▶ Your goal
Please give the listing again, word for word, with nothing left out.
==========
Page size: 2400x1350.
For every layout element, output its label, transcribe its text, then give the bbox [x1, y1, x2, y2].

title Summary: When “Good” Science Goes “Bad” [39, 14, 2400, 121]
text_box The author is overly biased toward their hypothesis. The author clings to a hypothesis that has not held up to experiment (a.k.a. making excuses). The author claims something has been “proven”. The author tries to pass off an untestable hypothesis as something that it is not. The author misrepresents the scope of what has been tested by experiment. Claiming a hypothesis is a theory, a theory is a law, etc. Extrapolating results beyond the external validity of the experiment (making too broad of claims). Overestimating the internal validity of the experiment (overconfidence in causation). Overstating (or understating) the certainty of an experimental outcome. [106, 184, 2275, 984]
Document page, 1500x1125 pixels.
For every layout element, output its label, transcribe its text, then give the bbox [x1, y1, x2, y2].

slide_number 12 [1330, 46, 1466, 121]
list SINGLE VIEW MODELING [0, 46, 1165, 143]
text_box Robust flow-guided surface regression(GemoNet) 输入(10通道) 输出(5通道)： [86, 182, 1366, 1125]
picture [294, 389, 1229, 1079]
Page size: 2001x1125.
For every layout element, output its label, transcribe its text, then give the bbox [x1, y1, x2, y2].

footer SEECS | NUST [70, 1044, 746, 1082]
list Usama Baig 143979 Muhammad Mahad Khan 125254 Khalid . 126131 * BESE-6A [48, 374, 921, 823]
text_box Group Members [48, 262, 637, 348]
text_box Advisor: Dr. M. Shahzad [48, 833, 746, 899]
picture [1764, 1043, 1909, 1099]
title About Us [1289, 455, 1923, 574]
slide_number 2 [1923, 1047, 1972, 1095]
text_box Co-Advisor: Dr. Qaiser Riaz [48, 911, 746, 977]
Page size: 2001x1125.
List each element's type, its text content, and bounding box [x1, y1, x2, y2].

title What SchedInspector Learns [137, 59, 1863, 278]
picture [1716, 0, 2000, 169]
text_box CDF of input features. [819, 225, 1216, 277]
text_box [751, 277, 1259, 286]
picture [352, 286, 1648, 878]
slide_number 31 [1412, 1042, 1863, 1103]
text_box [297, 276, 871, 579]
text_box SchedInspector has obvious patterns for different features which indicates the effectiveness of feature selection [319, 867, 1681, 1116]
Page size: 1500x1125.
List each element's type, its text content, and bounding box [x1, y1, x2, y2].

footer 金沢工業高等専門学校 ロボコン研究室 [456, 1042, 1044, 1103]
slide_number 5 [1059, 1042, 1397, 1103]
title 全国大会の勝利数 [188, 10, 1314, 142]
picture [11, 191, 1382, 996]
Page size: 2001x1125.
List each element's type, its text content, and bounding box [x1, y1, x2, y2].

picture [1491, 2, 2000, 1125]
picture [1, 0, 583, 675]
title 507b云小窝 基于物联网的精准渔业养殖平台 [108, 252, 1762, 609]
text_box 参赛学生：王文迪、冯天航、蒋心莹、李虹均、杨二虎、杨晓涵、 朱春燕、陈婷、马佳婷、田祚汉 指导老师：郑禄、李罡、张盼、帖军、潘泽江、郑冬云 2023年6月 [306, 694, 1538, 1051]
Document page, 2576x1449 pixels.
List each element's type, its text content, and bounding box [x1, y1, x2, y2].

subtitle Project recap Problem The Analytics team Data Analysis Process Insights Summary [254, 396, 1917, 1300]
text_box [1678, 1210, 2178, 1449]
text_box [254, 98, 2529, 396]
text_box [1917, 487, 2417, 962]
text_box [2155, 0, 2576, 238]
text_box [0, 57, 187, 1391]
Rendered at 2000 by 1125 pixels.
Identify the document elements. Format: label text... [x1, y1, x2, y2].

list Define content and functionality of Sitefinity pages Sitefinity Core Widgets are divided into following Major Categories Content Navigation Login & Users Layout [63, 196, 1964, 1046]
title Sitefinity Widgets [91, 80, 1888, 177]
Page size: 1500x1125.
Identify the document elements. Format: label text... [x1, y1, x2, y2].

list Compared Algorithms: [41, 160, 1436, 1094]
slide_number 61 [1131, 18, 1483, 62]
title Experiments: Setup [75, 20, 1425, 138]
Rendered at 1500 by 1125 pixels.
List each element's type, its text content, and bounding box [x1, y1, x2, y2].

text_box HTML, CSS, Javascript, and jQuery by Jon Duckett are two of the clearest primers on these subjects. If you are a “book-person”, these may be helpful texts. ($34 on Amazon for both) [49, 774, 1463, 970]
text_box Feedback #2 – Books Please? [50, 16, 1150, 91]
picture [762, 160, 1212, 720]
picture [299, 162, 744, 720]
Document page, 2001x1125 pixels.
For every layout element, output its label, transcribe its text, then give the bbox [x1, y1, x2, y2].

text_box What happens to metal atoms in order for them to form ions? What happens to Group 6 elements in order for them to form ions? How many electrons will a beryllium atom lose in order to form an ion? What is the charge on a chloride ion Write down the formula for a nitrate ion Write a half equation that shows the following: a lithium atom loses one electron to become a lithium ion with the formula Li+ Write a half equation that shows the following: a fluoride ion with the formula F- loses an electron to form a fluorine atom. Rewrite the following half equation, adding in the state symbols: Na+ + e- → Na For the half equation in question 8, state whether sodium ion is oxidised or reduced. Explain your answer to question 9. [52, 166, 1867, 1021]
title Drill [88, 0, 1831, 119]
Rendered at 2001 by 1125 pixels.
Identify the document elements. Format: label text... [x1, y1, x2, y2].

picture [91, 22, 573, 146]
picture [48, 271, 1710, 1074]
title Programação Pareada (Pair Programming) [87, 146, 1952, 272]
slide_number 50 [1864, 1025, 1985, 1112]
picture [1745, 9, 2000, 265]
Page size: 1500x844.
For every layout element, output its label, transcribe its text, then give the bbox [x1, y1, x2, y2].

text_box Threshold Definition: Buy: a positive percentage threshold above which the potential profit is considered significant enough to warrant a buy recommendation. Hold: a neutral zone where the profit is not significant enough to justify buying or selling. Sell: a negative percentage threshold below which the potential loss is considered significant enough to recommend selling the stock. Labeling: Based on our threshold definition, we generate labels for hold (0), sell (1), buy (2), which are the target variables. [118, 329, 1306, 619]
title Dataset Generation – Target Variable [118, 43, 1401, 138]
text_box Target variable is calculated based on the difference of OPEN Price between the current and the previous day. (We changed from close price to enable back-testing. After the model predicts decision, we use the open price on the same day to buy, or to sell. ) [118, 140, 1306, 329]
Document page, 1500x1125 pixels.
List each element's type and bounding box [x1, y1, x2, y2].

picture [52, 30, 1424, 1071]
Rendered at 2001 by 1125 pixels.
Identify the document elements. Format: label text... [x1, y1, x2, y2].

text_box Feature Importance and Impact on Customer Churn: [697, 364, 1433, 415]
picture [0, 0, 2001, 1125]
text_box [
==========
▶ Answer to the problem
Page size: 2400x1350.
For every layout element, output its label, transcribe its text, then give the bbox [x1, y1, x2, y2].

title Summary: When “Good” Science Goes “Bad” [39, 14, 2400, 121]
text_box The author is overly biased toward their hypothesis. The author clings to a hypothesis that has not held up to experiment (a.k.a. making excuses). The author claims something has been “proven”. The author tries to pass off an untestable hypothesis as something that it is not. The author misrepresents the scope of what has been tested by experiment. Claiming a hypothesis is a theory, a theory is a law, etc. Extrapolating results beyond the external validity of the experiment (making too broad of claims). Overestimating the internal validity of the experiment (overconfidence in causation). Overstating (or understating) the certainty of an experimental outcome. [106, 184, 2275, 984]
Document page, 1500x1125 pixels.
For every layout element, output its label, transcribe its text, then give the bbox [x1, y1, x2, y2].

slide_number 12 [1330, 46, 1466, 121]
list SINGLE VIEW MODELING [0, 46, 1165, 143]
text_box Robust flow-guided surface regression(GemoNet) 输入(10通道) 输出(5通道)： [86, 182, 1366, 1125]
picture [294, 389, 1229, 1079]
Page size: 2001x1125.
For every layout element, output its label, transcribe its text, then give the bbox [x1, y1, x2, y2].

footer SEECS | NUST [70, 1044, 746, 1082]
list Usama Baig 143979 Muhammad Mahad Khan 125254 Khalid . 126131 * BESE-6A [48, 374, 921, 823]
text_box Group Members [48, 262, 637, 348]
text_box Advisor: Dr. M. Shahzad [48, 833, 746, 899]
picture [1764, 1043, 1909, 1099]
title About Us [1289, 455, 1923, 574]
slide_number 2 [1923, 1047, 1972, 1095]
text_box Co-Advisor: Dr. Qaiser Riaz [48, 911, 746, 977]
Page size: 2001x1125.
List each element's type, its text content, and bounding box [x1, y1, x2, y2].

title What SchedInspector Learns [137, 59, 1863, 278]
picture [1716, 0, 2000, 169]
text_box CDF of input features. [819, 225, 1216, 277]
text_box [751, 277, 1259, 286]
picture [352, 286, 1648, 878]
slide_number 31 [1412, 1042, 1863, 1103]
text_box [297, 276, 871, 579]
text_box SchedInspector has obvious patterns for different features which indicates the effectiveness of feature selection [319, 867, 1681, 1116]
Page size: 1500x1125.
List each element's type, its text content, and bounding box [x1, y1, x2, y2].

footer 金沢工業高等専門学校 ロボコン研究室 [456, 1042, 1044, 1103]
slide_number 5 [1059, 1042, 1397, 1103]
title 全国大会の勝利数 [188, 10, 1314, 142]
picture [11, 191, 1382, 996]
Page size: 2001x1125.
List each element's type, its text content, and bounding box [x1, y1, x2, y2].

picture [1491, 2, 2000, 1125]
picture [1, 0, 583, 675]
title 507b云小窝 基于物联网的精准渔业养殖平台 [108, 252, 1762, 609]
text_box 参赛学生：王文迪、冯天航、蒋心莹、李虹均、杨二虎、杨晓涵、 朱春燕、陈婷、马佳婷、田祚汉 指导老师：郑禄、李罡、张盼、帖军、潘泽江、郑冬云 2023年6月 [306, 694, 1538, 1051]
Document page, 2576x1449 pixels.
List each element's type, its text content, and bounding box [x1, y1, x2, y2].

subtitle Project recap Problem The Analytics team Data Analysis Process Insights Summary [254, 396, 1917, 1300]
text_box [1678, 1210, 2178, 1449]
text_box [254, 98, 2529, 396]
text_box [1917, 487, 2417, 962]
text_box [2155, 0, 2576, 238]
text_box [0, 57, 187, 1391]
Rendered at 2000 by 1125 pixels.
Identify the document elements. Format: label text... [x1, y1, x2, y2].

list Define content and functionality of Sitefinity pages Sitefinity Core Widgets are divided into following Major Categories Content Navigation Login & Users Layout [63, 196, 1964, 1046]
title Sitefinity Widgets [91, 80, 1888, 177]
Page size: 1500x1125.
Identify the document elements. Format: label text... [x1, y1, x2, y2].

list Compared Algorithms: [41, 160, 1436, 1094]
slide_number 61 [1131, 18, 1483, 62]
title Experiments: Setup [75, 20, 1425, 138]
Rendered at 1500 by 1125 pixels.
List each element's type, its text content, and bounding box [x1, y1, x2, y2].

text_box HTML, CSS, Javascript, and jQuery by Jon Duckett are two of the clearest primers on these subjects. If you are a “book-person”, these may be helpful texts. ($34 on Amazon for both) [49, 774, 1463, 970]
text_box Feedback #2 – Books Please? [50, 16, 1150, 91]
picture [762, 160, 1212, 720]
picture [299, 162, 744, 720]
Document page, 2001x1125 pixels.
For every layout element, output its label, transcribe its text, then give the bbox [x1, y1, x2, y2].

text_box What happens to metal atoms in order for them to form ions? What happens to Group 6 elements in order for them to form ions? How many electrons will a beryllium atom lose in order to form an ion? What is the charge on a chloride ion Write down the formula for a nitrate ion Write a half equation that shows the following: a lithium atom loses one electron to become a lithium ion with the formula Li+ Write a half equation that shows the following: a fluoride ion with the formula F- loses an electron to form a fluorine atom. Rewrite the following half equation, adding in the state symbols: Na+ + e- → Na For the half equation in question 8, state whether sodium ion is oxidised or reduced. Explain your answer to question 9. [52, 166, 1867, 1021]
title Drill [88, 0, 1831, 119]
Rendered at 2001 by 1125 pixels.
Identify the document elements. Format: label text... [x1, y1, x2, y2].

picture [91, 22, 573, 146]
picture [48, 271, 1710, 1074]
title Programação Pareada (Pair Programming) [87, 146, 1952, 272]
slide_number 50 [1864, 1025, 1985, 1112]
picture [1745, 9, 2000, 265]
Page size: 1500x844.
For every layout element, output its label, transcribe its text, then give the bbox [x1, y1, x2, y2].

text_box Threshold Definition: Buy: a positive percentage threshold above which the potential profit is considered significant enough to warrant a buy recommendation. Hold: a neutral zone where the profit is not significant enough to justify buying or selling. Sell: a negative percentage threshold below which the potential loss is considered significant enough to recommend selling the stock. Labeling: Based on our threshold definition, we generate labels for hold (0), sell (1), buy (2), which are the target variables. [118, 329, 1306, 619]
title Dataset Generation – Target Variable [118, 43, 1401, 138]
text_box Target variable is calculated based on the difference of OPEN Price between the current and the previous day. (We changed from close price to enable back-testing. After the model predicts decision, we use the open price on the same day to buy, or to sell. ) [118, 140, 1306, 329]
Document page, 1500x1125 pixels.
List each element's type and bounding box [x1, y1, x2, y2].

picture [52, 30, 1424, 1071]
Rendered at 2001 by 1125 pixels.
Identify the document elements. Format: label text... [x1, y1, x2, y2].

text_box Feature Importance and Impact on Customer Churn: [697, 364, 1433, 415]
picture [0, 0, 2001, 1125]
text_box [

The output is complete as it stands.